(Stored items from a collection)

• • • •

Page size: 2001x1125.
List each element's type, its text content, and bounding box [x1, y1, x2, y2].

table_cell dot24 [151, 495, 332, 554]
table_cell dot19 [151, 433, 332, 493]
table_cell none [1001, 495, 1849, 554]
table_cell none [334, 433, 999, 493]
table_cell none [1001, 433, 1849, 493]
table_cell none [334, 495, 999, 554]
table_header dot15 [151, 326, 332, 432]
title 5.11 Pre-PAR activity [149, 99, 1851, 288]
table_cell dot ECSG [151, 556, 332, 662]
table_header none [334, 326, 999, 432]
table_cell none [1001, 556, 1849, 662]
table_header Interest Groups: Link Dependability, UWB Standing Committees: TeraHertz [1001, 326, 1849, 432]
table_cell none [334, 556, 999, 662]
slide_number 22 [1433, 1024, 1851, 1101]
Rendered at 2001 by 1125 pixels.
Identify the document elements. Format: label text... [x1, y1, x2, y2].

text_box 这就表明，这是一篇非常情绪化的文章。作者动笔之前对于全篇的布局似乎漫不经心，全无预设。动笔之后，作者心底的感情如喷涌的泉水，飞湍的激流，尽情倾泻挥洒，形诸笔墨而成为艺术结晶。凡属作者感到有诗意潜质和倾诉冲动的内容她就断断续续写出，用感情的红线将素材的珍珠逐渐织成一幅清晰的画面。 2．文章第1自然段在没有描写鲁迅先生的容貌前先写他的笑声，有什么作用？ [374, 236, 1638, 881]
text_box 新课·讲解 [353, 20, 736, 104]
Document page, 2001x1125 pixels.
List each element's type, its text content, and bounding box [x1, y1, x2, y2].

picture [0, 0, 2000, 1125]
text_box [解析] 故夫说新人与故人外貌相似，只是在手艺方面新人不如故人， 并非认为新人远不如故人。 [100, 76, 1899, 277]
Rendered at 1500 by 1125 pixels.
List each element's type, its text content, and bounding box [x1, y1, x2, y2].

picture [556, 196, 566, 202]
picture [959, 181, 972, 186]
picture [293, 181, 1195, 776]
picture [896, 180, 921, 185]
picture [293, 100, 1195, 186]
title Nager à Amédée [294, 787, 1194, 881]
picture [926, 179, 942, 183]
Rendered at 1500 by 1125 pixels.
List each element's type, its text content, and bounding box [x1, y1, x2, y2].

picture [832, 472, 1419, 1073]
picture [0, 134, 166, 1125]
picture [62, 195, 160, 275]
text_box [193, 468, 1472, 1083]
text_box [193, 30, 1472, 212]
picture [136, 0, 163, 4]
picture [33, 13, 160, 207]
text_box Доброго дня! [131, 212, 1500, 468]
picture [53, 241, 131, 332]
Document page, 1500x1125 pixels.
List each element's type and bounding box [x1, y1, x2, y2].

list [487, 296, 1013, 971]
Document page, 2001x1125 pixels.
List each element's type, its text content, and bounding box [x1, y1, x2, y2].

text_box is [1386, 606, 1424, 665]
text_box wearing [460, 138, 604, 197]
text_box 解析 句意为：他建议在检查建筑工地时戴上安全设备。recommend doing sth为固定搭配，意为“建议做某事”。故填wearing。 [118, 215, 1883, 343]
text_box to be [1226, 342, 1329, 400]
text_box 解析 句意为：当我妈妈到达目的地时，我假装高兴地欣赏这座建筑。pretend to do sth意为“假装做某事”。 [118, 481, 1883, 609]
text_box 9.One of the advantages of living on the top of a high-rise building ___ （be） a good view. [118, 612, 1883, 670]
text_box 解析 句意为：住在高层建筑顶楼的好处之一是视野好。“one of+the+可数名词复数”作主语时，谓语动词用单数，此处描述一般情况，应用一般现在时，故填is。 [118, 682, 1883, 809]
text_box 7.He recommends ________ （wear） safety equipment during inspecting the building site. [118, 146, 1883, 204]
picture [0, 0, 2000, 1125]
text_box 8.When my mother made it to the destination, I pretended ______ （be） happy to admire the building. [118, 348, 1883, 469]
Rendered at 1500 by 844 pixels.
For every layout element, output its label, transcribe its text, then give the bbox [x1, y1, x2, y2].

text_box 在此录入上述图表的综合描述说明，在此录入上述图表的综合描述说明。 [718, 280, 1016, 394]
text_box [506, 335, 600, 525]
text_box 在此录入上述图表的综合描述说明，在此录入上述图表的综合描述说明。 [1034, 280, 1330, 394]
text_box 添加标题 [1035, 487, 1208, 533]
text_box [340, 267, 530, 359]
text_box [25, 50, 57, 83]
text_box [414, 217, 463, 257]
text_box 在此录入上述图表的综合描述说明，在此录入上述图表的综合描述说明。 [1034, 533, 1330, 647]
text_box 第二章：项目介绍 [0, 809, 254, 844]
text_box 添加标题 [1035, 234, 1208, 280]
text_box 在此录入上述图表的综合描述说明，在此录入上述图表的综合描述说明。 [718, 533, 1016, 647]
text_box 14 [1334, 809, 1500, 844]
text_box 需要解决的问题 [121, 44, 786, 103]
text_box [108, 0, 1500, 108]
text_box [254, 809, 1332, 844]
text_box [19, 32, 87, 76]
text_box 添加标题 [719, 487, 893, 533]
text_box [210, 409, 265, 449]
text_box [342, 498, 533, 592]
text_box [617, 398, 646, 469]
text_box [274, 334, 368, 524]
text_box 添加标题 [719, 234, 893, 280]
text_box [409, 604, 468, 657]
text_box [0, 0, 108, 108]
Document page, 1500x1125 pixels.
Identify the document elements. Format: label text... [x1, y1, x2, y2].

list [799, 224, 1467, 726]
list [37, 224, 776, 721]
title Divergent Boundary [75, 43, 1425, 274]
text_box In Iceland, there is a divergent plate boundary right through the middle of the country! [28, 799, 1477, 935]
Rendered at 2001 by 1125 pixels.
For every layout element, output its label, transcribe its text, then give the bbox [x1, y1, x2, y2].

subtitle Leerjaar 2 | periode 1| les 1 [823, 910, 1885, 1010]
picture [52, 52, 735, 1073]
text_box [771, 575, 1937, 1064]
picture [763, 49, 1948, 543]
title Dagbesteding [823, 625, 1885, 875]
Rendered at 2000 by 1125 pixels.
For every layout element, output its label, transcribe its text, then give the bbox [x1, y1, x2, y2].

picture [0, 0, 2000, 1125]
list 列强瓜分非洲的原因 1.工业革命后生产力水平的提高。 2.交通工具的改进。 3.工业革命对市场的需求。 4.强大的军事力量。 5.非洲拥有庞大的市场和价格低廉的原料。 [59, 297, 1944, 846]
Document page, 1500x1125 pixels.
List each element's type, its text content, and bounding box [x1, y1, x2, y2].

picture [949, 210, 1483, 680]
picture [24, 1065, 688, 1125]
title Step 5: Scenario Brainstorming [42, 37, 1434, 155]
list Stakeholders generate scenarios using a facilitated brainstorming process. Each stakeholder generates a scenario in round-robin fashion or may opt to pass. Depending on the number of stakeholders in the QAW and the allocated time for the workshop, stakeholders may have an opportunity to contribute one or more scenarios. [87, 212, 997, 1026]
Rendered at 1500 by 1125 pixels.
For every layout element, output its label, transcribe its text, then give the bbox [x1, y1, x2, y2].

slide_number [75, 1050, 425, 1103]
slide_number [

• • • •

• _Assignment_: Word for word, write out each entry shown above.

• _Task solution_:
Page size: 2001x1125.
List each element's type, its text content, and bounding box [x1, y1, x2, y2].

table_cell dot24 [151, 495, 332, 554]
table_cell dot19 [151, 433, 332, 493]
table_cell none [1001, 495, 1849, 554]
table_cell none [334, 433, 999, 493]
table_cell none [1001, 433, 1849, 493]
table_cell none [334, 495, 999, 554]
table_header dot15 [151, 326, 332, 432]
title 5.11 Pre-PAR activity [149, 99, 1851, 288]
table_cell dot ECSG [151, 556, 332, 662]
table_header none [334, 326, 999, 432]
table_cell none [1001, 556, 1849, 662]
table_header Interest Groups: Link Dependability, UWB Standing Committees: TeraHertz [1001, 326, 1849, 432]
table_cell none [334, 556, 999, 662]
slide_number 22 [1433, 1024, 1851, 1101]
Rendered at 2001 by 1125 pixels.
Identify the document elements. Format: label text... [x1, y1, x2, y2].

text_box 这就表明，这是一篇非常情绪化的文章。作者动笔之前对于全篇的布局似乎漫不经心，全无预设。动笔之后，作者心底的感情如喷涌的泉水，飞湍的激流，尽情倾泻挥洒，形诸笔墨而成为艺术结晶。凡属作者感到有诗意潜质和倾诉冲动的内容她就断断续续写出，用感情的红线将素材的珍珠逐渐织成一幅清晰的画面。 2．文章第1自然段在没有描写鲁迅先生的容貌前先写他的笑声，有什么作用？ [374, 236, 1638, 881]
text_box 新课·讲解 [353, 20, 736, 104]
Document page, 2001x1125 pixels.
List each element's type, its text content, and bounding box [x1, y1, x2, y2].

picture [0, 0, 2000, 1125]
text_box [解析] 故夫说新人与故人外貌相似，只是在手艺方面新人不如故人， 并非认为新人远不如故人。 [100, 76, 1899, 277]
Rendered at 1500 by 1125 pixels.
List each element's type, its text content, and bounding box [x1, y1, x2, y2].

picture [556, 196, 566, 202]
picture [959, 181, 972, 186]
picture [293, 181, 1195, 776]
picture [896, 180, 921, 185]
picture [293, 100, 1195, 186]
title Nager à Amédée [294, 787, 1194, 881]
picture [926, 179, 942, 183]
Rendered at 1500 by 1125 pixels.
List each element's type, its text content, and bounding box [x1, y1, x2, y2].

picture [832, 472, 1419, 1073]
picture [0, 134, 166, 1125]
picture [62, 195, 160, 275]
text_box [193, 468, 1472, 1083]
text_box [193, 30, 1472, 212]
picture [136, 0, 163, 4]
picture [33, 13, 160, 207]
text_box Доброго дня! [131, 212, 1500, 468]
picture [53, 241, 131, 332]
Document page, 1500x1125 pixels.
List each element's type and bounding box [x1, y1, x2, y2].

list [487, 296, 1013, 971]
Document page, 2001x1125 pixels.
List each element's type, its text content, and bounding box [x1, y1, x2, y2].

text_box is [1386, 606, 1424, 665]
text_box wearing [460, 138, 604, 197]
text_box 解析 句意为：他建议在检查建筑工地时戴上安全设备。recommend doing sth为固定搭配，意为“建议做某事”。故填wearing。 [118, 215, 1883, 343]
text_box to be [1226, 342, 1329, 400]
text_box 解析 句意为：当我妈妈到达目的地时，我假装高兴地欣赏这座建筑。pretend to do sth意为“假装做某事”。 [118, 481, 1883, 609]
text_box 9.One of the advantages of living on the top of a high-rise building ___ （be） a good view. [118, 612, 1883, 670]
text_box 解析 句意为：住在高层建筑顶楼的好处之一是视野好。“one of+the+可数名词复数”作主语时，谓语动词用单数，此处描述一般情况，应用一般现在时，故填is。 [118, 682, 1883, 809]
text_box 7.He recommends ________ （wear） safety equipment during inspecting the building site. [118, 146, 1883, 204]
picture [0, 0, 2000, 1125]
text_box 8.When my mother made it to the destination, I pretended ______ （be） happy to admire the building. [118, 348, 1883, 469]
Rendered at 1500 by 844 pixels.
For every layout element, output its label, transcribe its text, then give the bbox [x1, y1, x2, y2].

text_box 在此录入上述图表的综合描述说明，在此录入上述图表的综合描述说明。 [718, 280, 1016, 394]
text_box [506, 335, 600, 525]
text_box 在此录入上述图表的综合描述说明，在此录入上述图表的综合描述说明。 [1034, 280, 1330, 394]
text_box 添加标题 [1035, 487, 1208, 533]
text_box [340, 267, 530, 359]
text_box [25, 50, 57, 83]
text_box [414, 217, 463, 257]
text_box 在此录入上述图表的综合描述说明，在此录入上述图表的综合描述说明。 [1034, 533, 1330, 647]
text_box 第二章：项目介绍 [0, 809, 254, 844]
text_box 添加标题 [1035, 234, 1208, 280]
text_box 在此录入上述图表的综合描述说明，在此录入上述图表的综合描述说明。 [718, 533, 1016, 647]
text_box 14 [1334, 809, 1500, 844]
text_box 需要解决的问题 [121, 44, 786, 103]
text_box [108, 0, 1500, 108]
text_box [254, 809, 1332, 844]
text_box [19, 32, 87, 76]
text_box 添加标题 [719, 487, 893, 533]
text_box [210, 409, 265, 449]
text_box [342, 498, 533, 592]
text_box [617, 398, 646, 469]
text_box [274, 334, 368, 524]
text_box 添加标题 [719, 234, 893, 280]
text_box [409, 604, 468, 657]
text_box [0, 0, 108, 108]
Document page, 1500x1125 pixels.
Identify the document elements. Format: label text... [x1, y1, x2, y2].

list [799, 224, 1467, 726]
list [37, 224, 776, 721]
title Divergent Boundary [75, 43, 1425, 274]
text_box In Iceland, there is a divergent plate boundary right through the middle of the country! [28, 799, 1477, 935]
Rendered at 2001 by 1125 pixels.
For every layout element, output its label, transcribe its text, then give the bbox [x1, y1, x2, y2].

subtitle Leerjaar 2 | periode 1| les 1 [823, 910, 1885, 1010]
picture [52, 52, 735, 1073]
text_box [771, 575, 1937, 1064]
picture [763, 49, 1948, 543]
title Dagbesteding [823, 625, 1885, 875]
Rendered at 2000 by 1125 pixels.
For every layout element, output its label, transcribe its text, then give the bbox [x1, y1, x2, y2].

picture [0, 0, 2000, 1125]
list 列强瓜分非洲的原因 1.工业革命后生产力水平的提高。 2.交通工具的改进。 3.工业革命对市场的需求。 4.强大的军事力量。 5.非洲拥有庞大的市场和价格低廉的原料。 [59, 297, 1944, 846]
Document page, 1500x1125 pixels.
List each element's type, its text content, and bounding box [x1, y1, x2, y2].

picture [949, 210, 1483, 680]
picture [24, 1065, 688, 1125]
title Step 5: Scenario Brainstorming [42, 37, 1434, 155]
list Stakeholders generate scenarios using a facilitated brainstorming process. Each stakeholder generates a scenario in round-robin fashion or may opt to pass. Depending on the number of stakeholders in the QAW and the allocated time for the workshop, stakeholders may have an opportunity to contribute one or more scenarios. [87, 212, 997, 1026]
Rendered at 1500 by 1125 pixels.
For every layout element, output its label, transcribe its text, then give the bbox [x1, y1, x2, y2].

slide_number [75, 1050, 425, 1103]
slide_number [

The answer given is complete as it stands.